* **Problem description**:
When you reach the line that contains "Figure 2. Bio-adhesive supplied for this", begin copying exactly and continue through the last line below. Do not copy pictures.

* **Records supplied**:
________________________________________

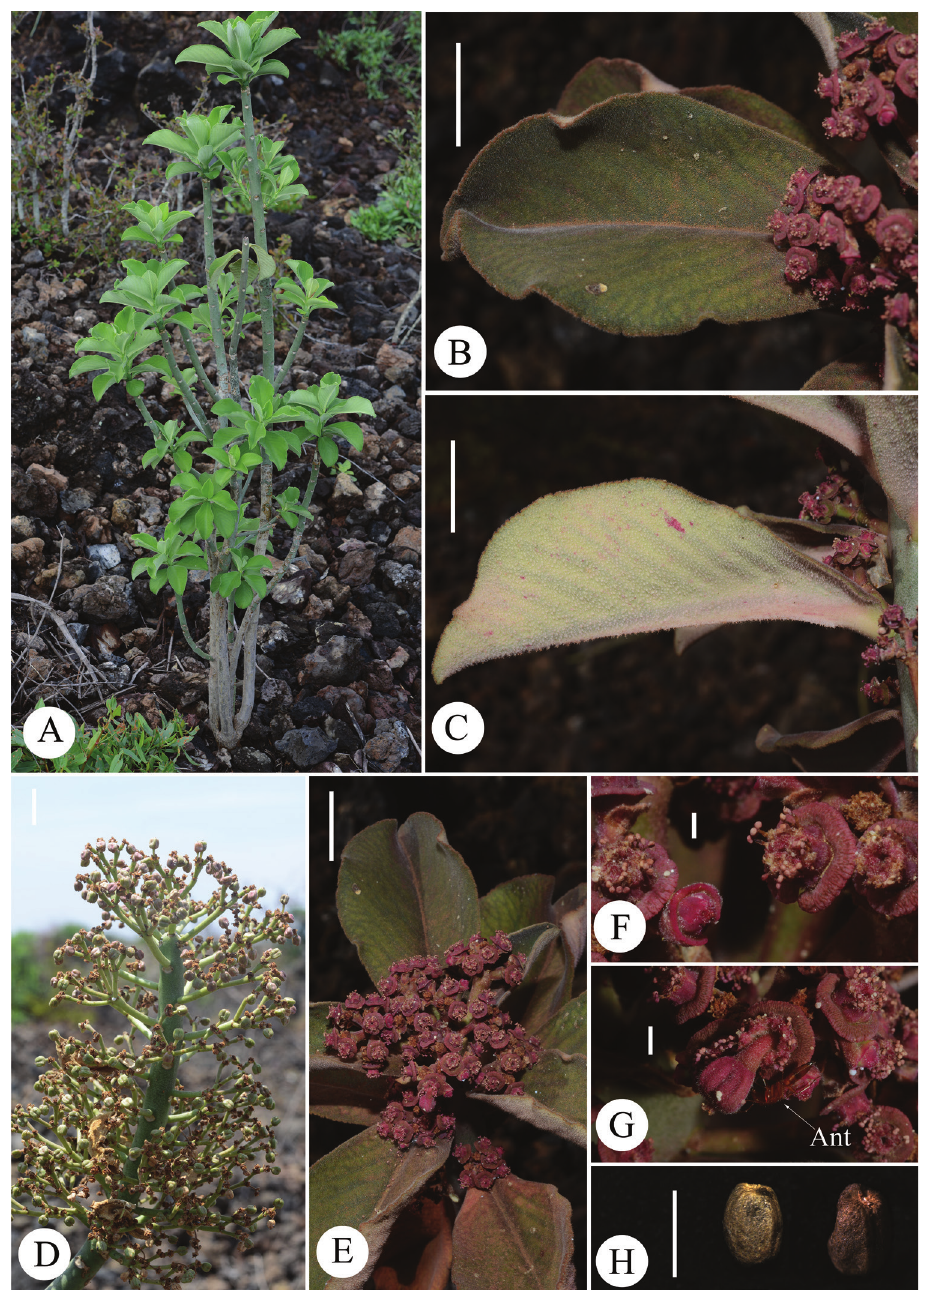
Figure 3. Morphological features of Euphorbia mbuinzauensis A habit B adaxial surface of leaf C abax- ial surface of leaf D a branch with numerous infructescences E apical portion of flowering branch F, G Cyathium H seeds. Scale bars: 2 mm ( F–H ); 2 cm ( B–E ). Voucher specimens: SAJIT 007411 ( A ), SAJIT 007200 ( B–H ). Photo credit: Neng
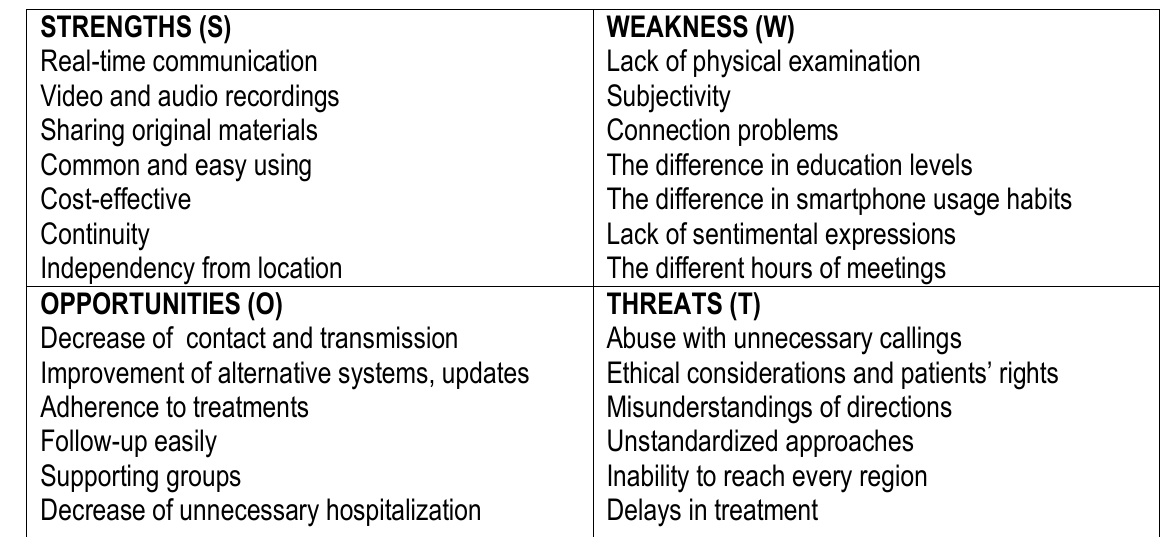
Table 1. The points with the contribution of literature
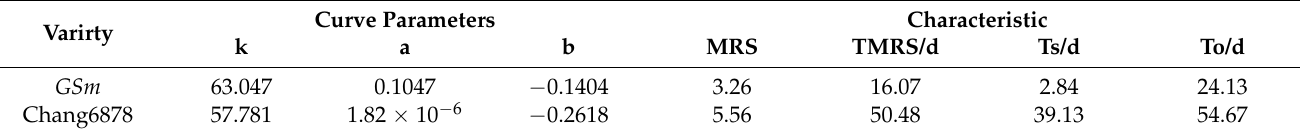
Figure 2. Photosynthetic fluorescence indices of flag leaf samples from the wheat premature senes- cence mutant ( GSm ) and its wild-type (WT). ( A ) Chlorophyll content; ( B ) Net photosynthetic rate, Pn; ( C ) Transpiration rate, Tr; ( D ) efficiency of primary conversion of light energy of photosystem II, Fv/Fm; ( E ) Non-photochemical quenching coefficient, NPQ; ( F ) Photosynthetic electron transport rate, ETR. Vertical bars represent standard errors with three independent biological replicates. Table 2. aging characteristic parameters of wild type and mutant.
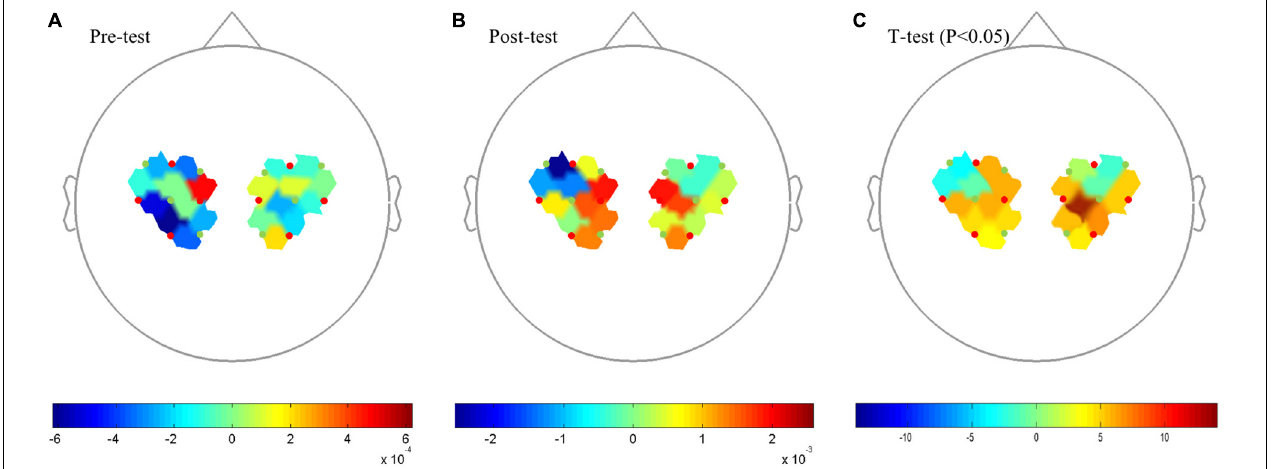
FIGURE 2 | Topography on the Beta image of Oxy-Hb concentration. (A) Pre-test Oxy-Hb concentration. (B) Post-test of Oxy-Hb concentration. (C) T -test, P < 0.05. Red points indicate sources and green points indicates detectors of the fNIRS system; When the color bar moves from 0 to 10, the larger number (red color) shows that activation became stronger ( P < 0.05).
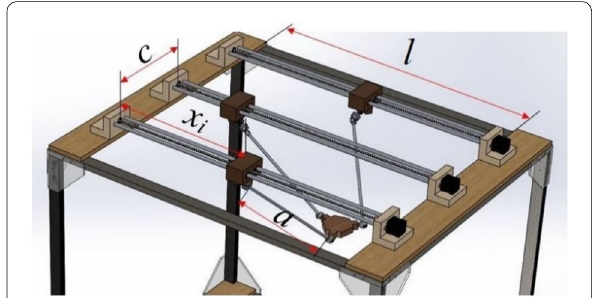
Figure 1 CAD model of the 3-PRUS manipulator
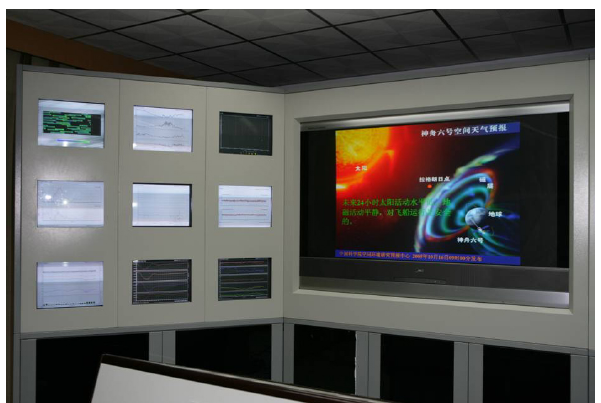
Figure 5. Space weather prediction service at SEPC of RWC-China for the Chinese Shenzhou VI manned space flight mission in Octo- ber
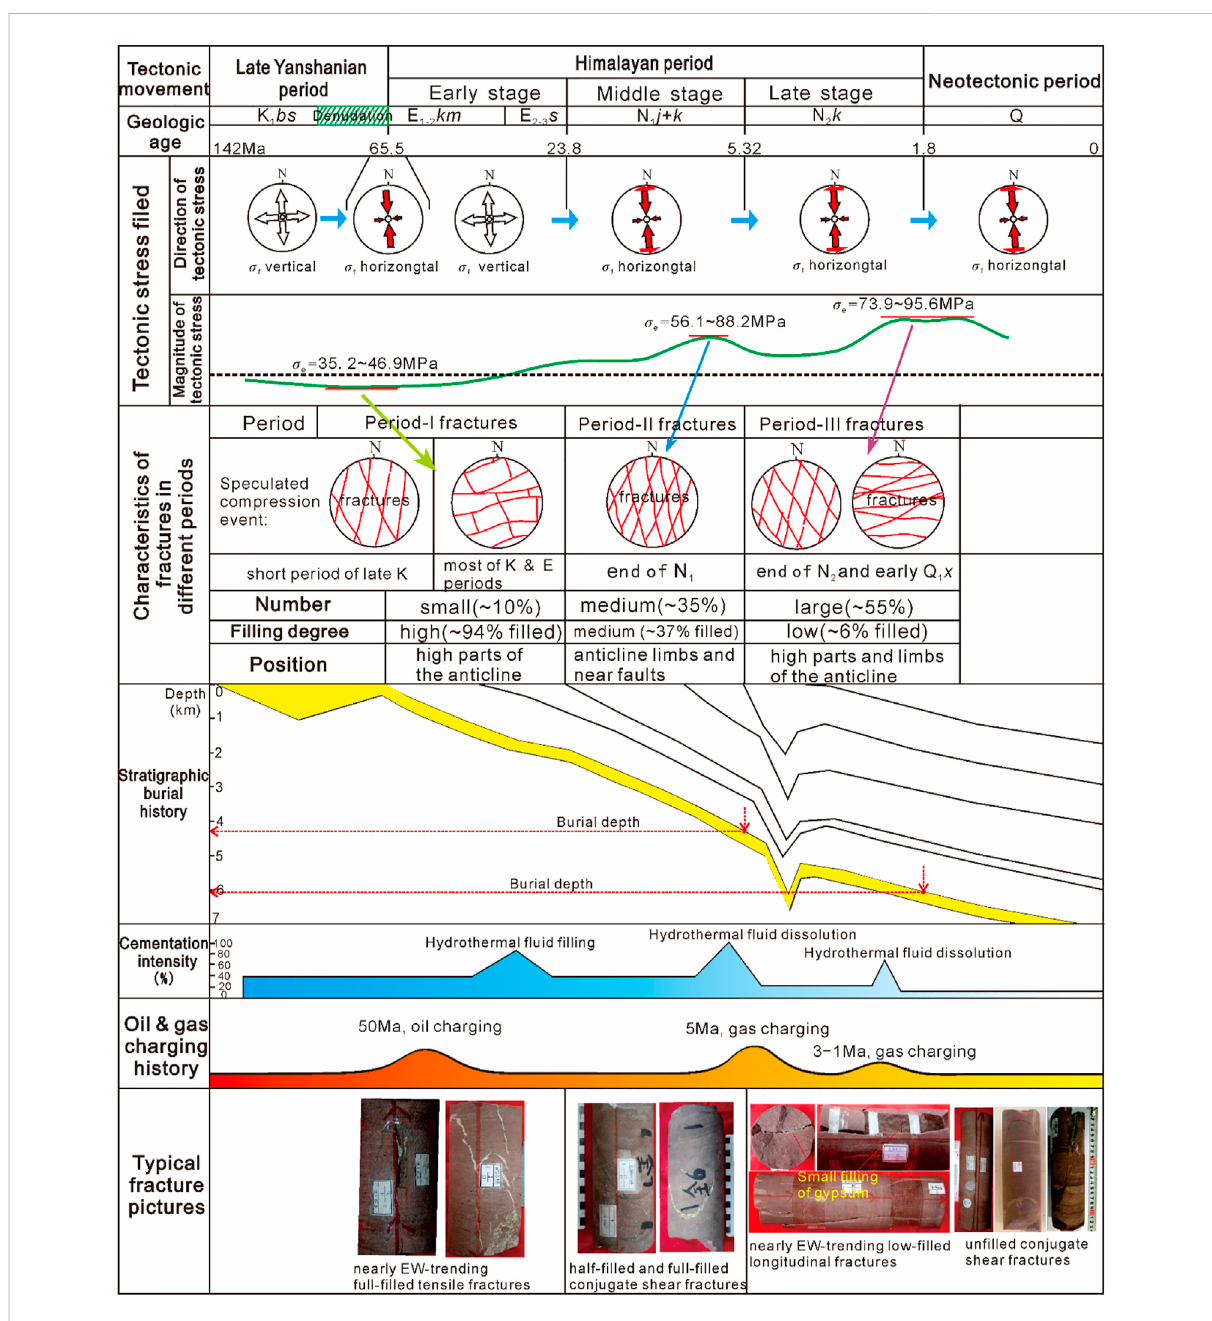
FIGURE 4 Sequence of fracture formation and cementation relativeto regionaltectonic events and burial history and for the Kuqa Depression.Part of the paleostress data from Zeng et al. (2004) and Li et al. (2015). And, the statistics of diagenetic cementation and fracture fi lling are derived from a large number of microscopic thin slices and drilling core data,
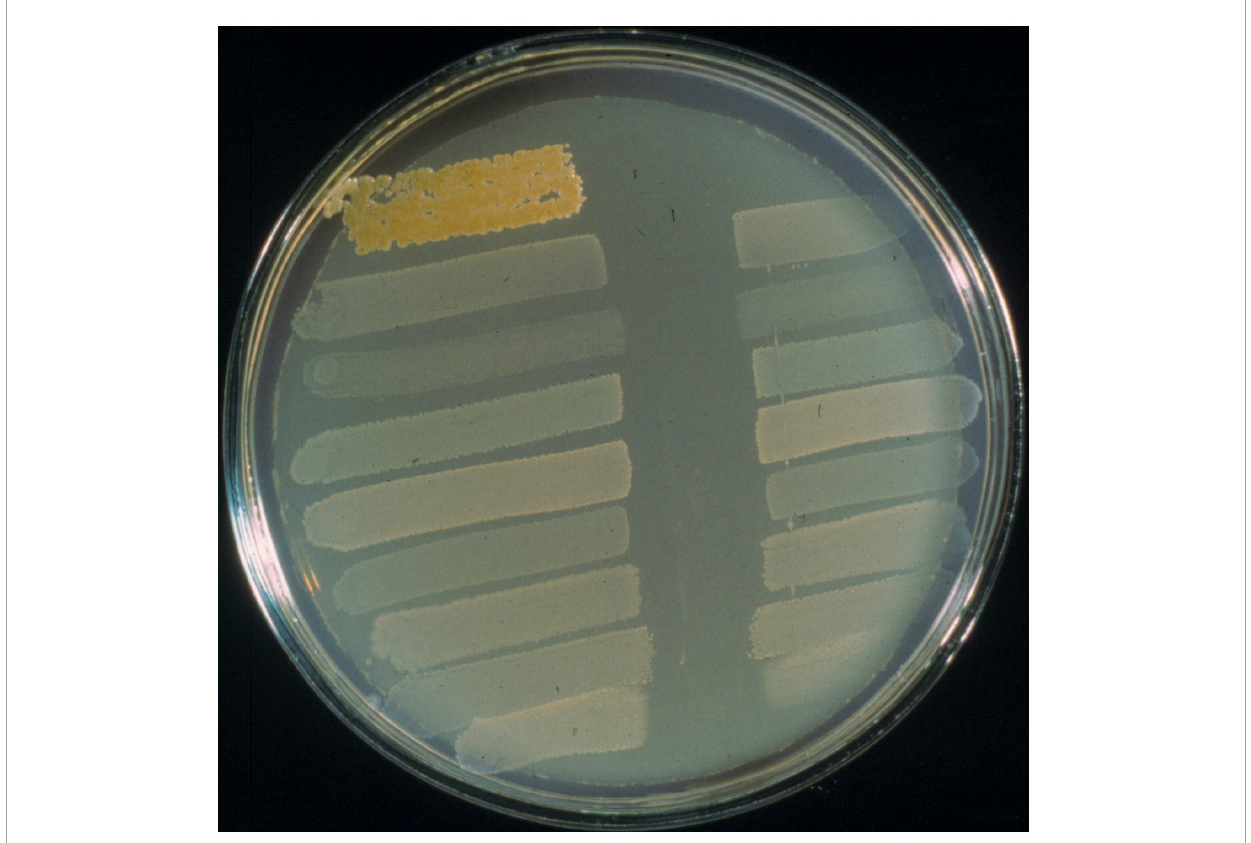
FIGURE5 BLIS “fingerprinting” assay of S. salivarius BLIS K12 using the deferred antagonism test methodology as described by Tagg and Bannister (1979). Interference with the growth of all nine standard indicators (as shown here) is referred to as BLIS P-type 777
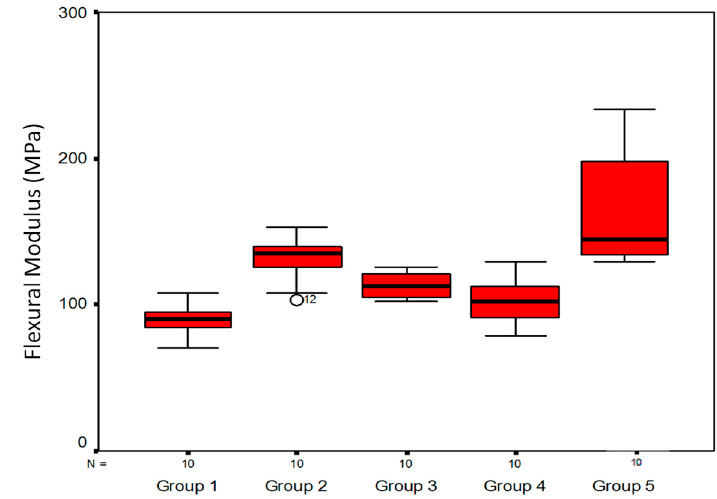
Figure 4. Inter-group distribution of flexural strength (Box–Whisker Plot).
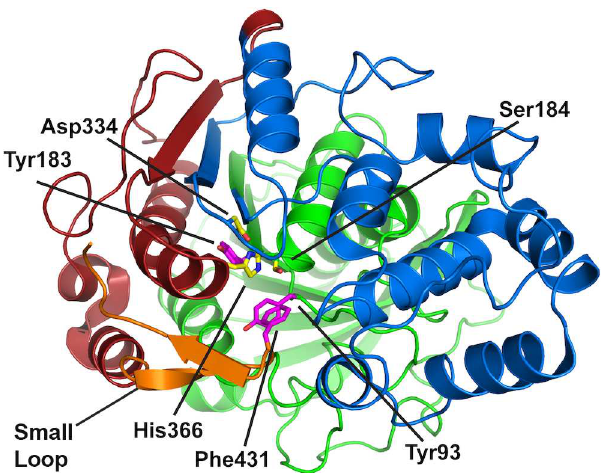
Fig 1. Breakdown of Cal-A into three parts for independent mutagenesis. Shownin cartoon representation with the catalytic triad (Ser184, Asp334, His366; yellow sticks) and key residues (Tyr93, Tyr183 and Phe 431; purplesticks). PART 1 ( N -terminal region11–210,in green) is comprisedof the α / β fold and includesTyr93 and Tyr183. PART 2 (tunnel regionfrom 211–350, in blue) has been hypothesized to bind the substrate[25]. PART 3 (from 351 to C -terminal His-tag, in red) containsthe small loop (in orange),with Phe 431 that may act as a gate-keeping residue. (PDB identificationcode:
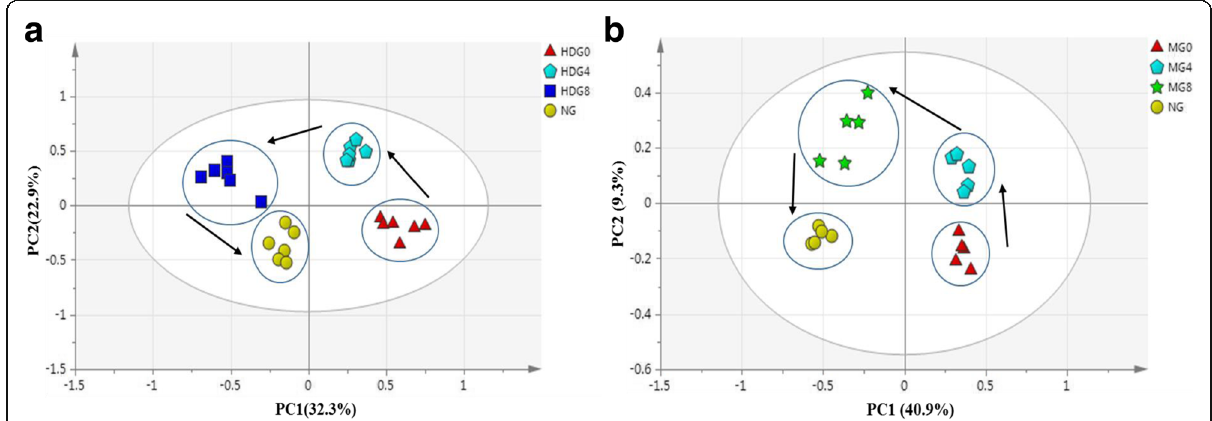
Fig. 9 OPLS-DA score plot of ( a ) ML and ( b ) metformin obtained using 1 H NMR data for serum samples from Sprague-Dawley rats, normal diet group (NG), week0 (HDG0 and MG0), week4 (HDG4 and MG4) and week8 (HDG8 and MG8) of treatment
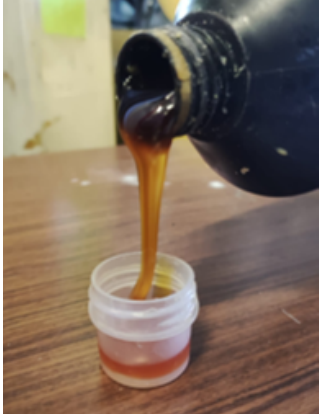
Figure 2. Bio-adhesive supplied for this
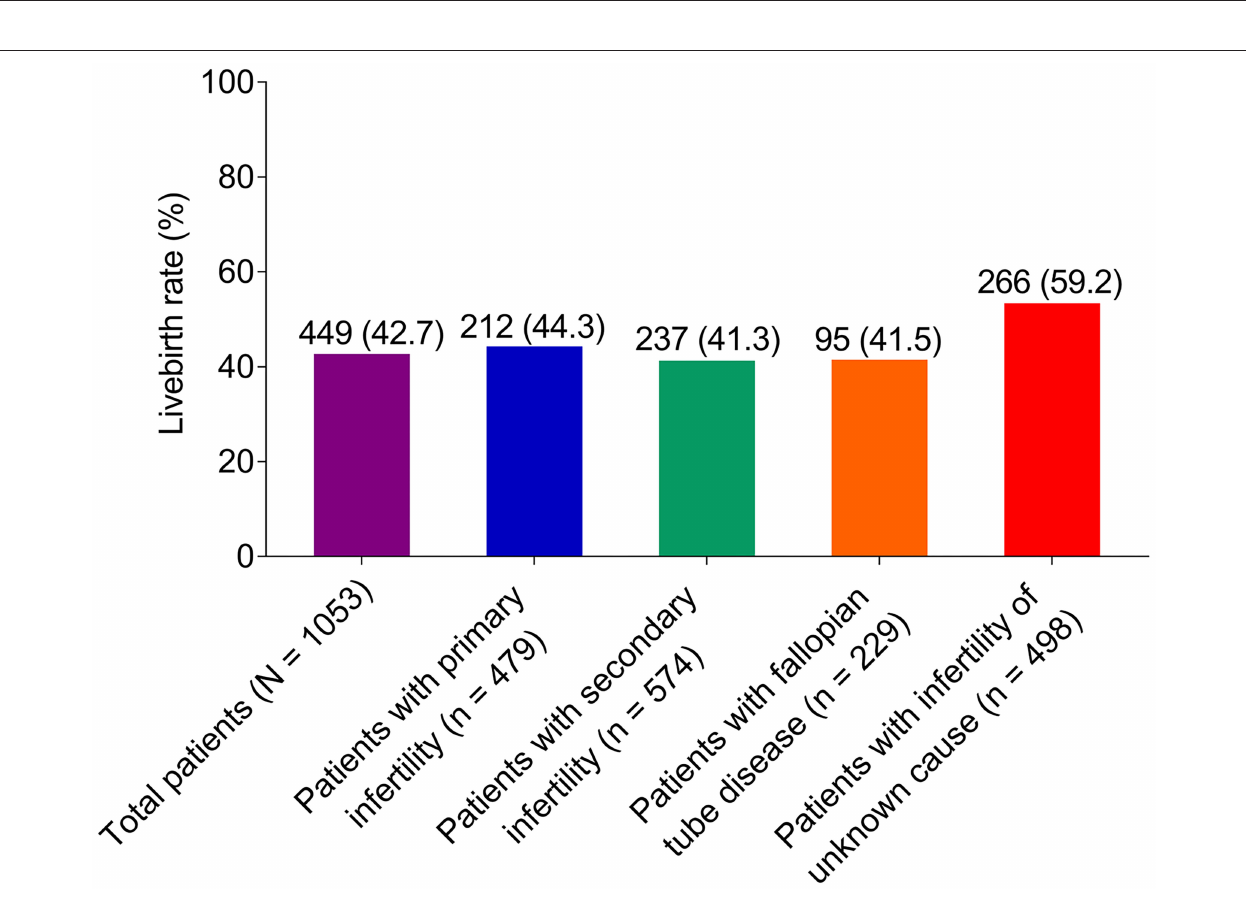
Frontiers in Medicine | www.frontiersin.org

________________________________________

* **The completed task**:
Figure 2. Bio-adhesive supplied for this
Frontiers in Medicine | www.frontiersin.org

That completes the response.